El cometa interestelar 3I/ATLAS podría tener entre 10.000 y 12.000 millones de años, según nuevas observaciones realizadas con el Telescopio Espacial James Webb. De confirmarse esta estimación, se trataría de uno de los objetos más antiguos jamás detectados pasando por nuestro Sistema Solar. El descubrimiento del cometa el año pasado llamó rápidamente la atención de científicos y del público. Al tratarse de un objeto procedente de fuera de nuestro sistema planetario, en redes sociales surgieron todo tipo de teorías, incluso algunas que sugerían que podría tratarse de una nave extraterrestre; sin embargo, los astrónomos coinciden en que se trata de un cometa natural proveniente de otro sistema estelar.
Ahora, un estudio preliminar publicado en la plataforma científica Research Square sugiere que el objeto se habría formado en una región muy fría y distante de la Vía Láctea hace entre 10.000 y 12.000 millones de años. Esto lo convertiría en un cuerpo mucho más antiguo que la Tierra y el propio sistema solar.
Los científicos ya sospechaban que podría ser extremadamente antiguo debido a su velocidad y trayectoria. Investigaciones anteriores habían estimado que su edad estaba entre 3.000 y 11.000 millones de años. Las nuevas mediciones del telescopio Webb, realizadas cuando el cometa pasó cerca de la Tierra en diciembre de 2025, permitieron afinar esos cálculos.

--------------------

EXPLORE EL MATERIAL
a – Responda, a partir del texto sobre el cometa 3I/ATLAS:
(i) ¿Con qué telescopio se realizaron las nuevas observaciones?
(ii) ¿En qué plataforma científica se publicó el estudio preliminar?
(iii) ¿Entre qué edades situaban al cometa las investigaciones anteriores?
b – Según el texto sobre el cometa 3I/ATLAS, ¿por qué los científicos ya sospechaban que el objeto podía ser extremadamente antiguo?
c – Reescriba el pasaje del texto sobre el cometa 3I/ATLAS que empieza en "El cometa interestelar" y se extiende hasta "otro sistema estelar.", sustituyendo "astrónomos" por "especialistas".

--------------------

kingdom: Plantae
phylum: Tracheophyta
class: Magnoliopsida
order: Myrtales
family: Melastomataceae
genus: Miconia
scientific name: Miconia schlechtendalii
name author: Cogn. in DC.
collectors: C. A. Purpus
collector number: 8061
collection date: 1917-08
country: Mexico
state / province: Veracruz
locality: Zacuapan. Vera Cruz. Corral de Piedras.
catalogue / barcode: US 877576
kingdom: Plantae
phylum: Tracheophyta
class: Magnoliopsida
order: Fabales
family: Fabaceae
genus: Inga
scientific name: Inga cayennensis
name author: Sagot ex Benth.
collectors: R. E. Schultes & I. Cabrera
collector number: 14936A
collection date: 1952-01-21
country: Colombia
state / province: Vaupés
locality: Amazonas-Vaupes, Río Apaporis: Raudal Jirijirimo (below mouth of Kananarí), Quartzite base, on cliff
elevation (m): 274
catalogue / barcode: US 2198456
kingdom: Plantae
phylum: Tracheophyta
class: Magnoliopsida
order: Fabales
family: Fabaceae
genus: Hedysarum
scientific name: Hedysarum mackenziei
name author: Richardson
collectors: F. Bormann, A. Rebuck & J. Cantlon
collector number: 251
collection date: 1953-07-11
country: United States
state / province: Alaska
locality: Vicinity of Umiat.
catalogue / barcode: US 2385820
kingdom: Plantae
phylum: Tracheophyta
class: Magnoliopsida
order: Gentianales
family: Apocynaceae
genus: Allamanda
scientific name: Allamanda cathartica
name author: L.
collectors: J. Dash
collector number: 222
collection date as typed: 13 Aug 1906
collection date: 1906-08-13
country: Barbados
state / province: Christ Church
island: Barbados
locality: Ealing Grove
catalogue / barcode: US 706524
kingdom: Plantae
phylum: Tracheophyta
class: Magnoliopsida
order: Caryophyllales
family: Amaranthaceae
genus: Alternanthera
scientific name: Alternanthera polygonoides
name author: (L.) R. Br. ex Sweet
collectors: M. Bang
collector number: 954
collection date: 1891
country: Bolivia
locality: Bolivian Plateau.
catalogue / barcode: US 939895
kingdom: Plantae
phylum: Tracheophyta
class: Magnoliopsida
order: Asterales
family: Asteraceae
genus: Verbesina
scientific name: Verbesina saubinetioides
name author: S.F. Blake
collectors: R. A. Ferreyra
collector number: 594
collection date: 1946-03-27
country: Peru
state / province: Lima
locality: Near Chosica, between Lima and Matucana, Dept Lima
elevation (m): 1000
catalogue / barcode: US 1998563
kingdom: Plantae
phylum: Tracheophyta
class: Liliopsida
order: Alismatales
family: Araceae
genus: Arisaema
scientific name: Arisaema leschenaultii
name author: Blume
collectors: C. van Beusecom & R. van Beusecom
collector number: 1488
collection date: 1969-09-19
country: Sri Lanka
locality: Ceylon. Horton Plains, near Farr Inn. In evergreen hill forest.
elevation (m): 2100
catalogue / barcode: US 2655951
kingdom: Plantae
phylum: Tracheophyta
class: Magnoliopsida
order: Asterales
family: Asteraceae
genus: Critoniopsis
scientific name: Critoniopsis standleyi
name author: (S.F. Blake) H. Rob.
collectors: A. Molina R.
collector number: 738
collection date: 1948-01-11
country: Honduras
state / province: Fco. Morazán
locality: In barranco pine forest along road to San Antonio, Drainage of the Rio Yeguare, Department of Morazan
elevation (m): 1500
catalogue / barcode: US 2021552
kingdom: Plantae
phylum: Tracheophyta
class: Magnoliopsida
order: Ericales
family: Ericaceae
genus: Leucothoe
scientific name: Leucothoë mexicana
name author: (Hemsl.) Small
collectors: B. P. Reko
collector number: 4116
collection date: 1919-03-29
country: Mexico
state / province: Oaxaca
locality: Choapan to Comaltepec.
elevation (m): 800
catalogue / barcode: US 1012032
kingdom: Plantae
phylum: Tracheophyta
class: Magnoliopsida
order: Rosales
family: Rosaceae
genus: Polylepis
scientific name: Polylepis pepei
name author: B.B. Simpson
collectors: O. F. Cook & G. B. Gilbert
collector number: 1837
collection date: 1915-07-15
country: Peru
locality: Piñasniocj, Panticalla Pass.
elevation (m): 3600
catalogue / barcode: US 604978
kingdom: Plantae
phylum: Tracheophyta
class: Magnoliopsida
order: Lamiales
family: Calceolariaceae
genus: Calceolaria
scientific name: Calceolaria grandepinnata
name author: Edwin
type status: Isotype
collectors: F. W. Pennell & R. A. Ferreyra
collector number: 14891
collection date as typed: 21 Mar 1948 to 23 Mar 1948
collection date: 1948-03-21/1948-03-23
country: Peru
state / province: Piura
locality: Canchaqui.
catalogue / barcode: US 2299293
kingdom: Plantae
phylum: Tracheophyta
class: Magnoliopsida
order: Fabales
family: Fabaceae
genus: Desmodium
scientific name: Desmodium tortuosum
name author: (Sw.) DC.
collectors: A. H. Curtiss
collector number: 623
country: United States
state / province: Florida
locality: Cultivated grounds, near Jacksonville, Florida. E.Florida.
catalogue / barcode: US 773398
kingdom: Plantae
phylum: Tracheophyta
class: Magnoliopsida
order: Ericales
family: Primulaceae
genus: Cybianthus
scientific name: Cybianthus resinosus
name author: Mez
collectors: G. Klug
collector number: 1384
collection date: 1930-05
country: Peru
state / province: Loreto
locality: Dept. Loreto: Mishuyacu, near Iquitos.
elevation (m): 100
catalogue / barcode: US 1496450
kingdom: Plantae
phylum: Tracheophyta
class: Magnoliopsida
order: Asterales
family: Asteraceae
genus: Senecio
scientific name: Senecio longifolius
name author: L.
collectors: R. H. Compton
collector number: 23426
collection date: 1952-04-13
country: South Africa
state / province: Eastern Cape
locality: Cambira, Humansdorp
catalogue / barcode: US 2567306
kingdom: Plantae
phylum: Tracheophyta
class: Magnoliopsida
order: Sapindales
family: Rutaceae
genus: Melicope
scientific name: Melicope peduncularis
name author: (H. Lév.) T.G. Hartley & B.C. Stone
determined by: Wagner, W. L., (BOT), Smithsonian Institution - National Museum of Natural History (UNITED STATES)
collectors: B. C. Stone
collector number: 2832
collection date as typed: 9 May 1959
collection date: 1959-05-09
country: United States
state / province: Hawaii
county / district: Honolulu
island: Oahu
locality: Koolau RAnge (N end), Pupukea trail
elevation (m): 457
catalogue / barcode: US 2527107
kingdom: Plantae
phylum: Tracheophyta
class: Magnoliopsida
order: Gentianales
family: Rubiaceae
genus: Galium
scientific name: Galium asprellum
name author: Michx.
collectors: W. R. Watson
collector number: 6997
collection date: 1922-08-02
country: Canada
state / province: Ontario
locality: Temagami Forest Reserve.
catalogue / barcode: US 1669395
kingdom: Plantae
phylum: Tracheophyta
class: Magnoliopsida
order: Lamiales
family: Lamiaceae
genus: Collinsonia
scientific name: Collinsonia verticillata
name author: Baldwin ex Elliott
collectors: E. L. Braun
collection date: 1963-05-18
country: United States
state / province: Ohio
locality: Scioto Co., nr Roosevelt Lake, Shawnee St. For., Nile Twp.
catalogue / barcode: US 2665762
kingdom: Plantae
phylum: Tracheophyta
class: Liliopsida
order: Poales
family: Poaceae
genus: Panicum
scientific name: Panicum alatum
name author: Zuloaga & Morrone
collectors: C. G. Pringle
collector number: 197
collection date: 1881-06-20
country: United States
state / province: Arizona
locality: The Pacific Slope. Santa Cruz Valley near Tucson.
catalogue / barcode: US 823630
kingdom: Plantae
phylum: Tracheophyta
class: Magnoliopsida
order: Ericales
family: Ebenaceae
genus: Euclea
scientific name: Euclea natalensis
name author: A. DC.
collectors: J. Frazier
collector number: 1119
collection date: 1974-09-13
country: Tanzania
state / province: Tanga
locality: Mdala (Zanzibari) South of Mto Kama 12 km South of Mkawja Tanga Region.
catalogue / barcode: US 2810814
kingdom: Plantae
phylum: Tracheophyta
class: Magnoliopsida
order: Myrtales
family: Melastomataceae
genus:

--------------------

SOLUCIONES PROPUESTAS
a –
(i) Con el Telescopio Espacial James Webb.
(ii) En Research Square.
(iii) Entre 3.000 y 11.000 millones de años.

b – Lo sospechaban debido a la velocidad y la trayectoria del cometa.

c –
El cometa interestelar 3I/ATLAS podría tener entre 10.000 y 12.000 millones de años, según nuevas observaciones realizadas con el Telescopio Espacial James Webb. De confirmarse esta estimación, se trataría de uno de los objetos más antiguos jamás detectados pasando por nuestro Sistema Solar. El descubrimiento del cometa el año pasado llamó rápidamente la atención de científicos y del público. Al tratarse de un objeto procedente de fuera de nuestro sistema planetario, en redes sociales surgieron todo tipo de teorías, incluso algunas que sugerían que podría tratarse de una nave extraterrestre; sin embargo, los especialistas coinciden en que se trata de un cometa natural proveniente de otro sistema estelar.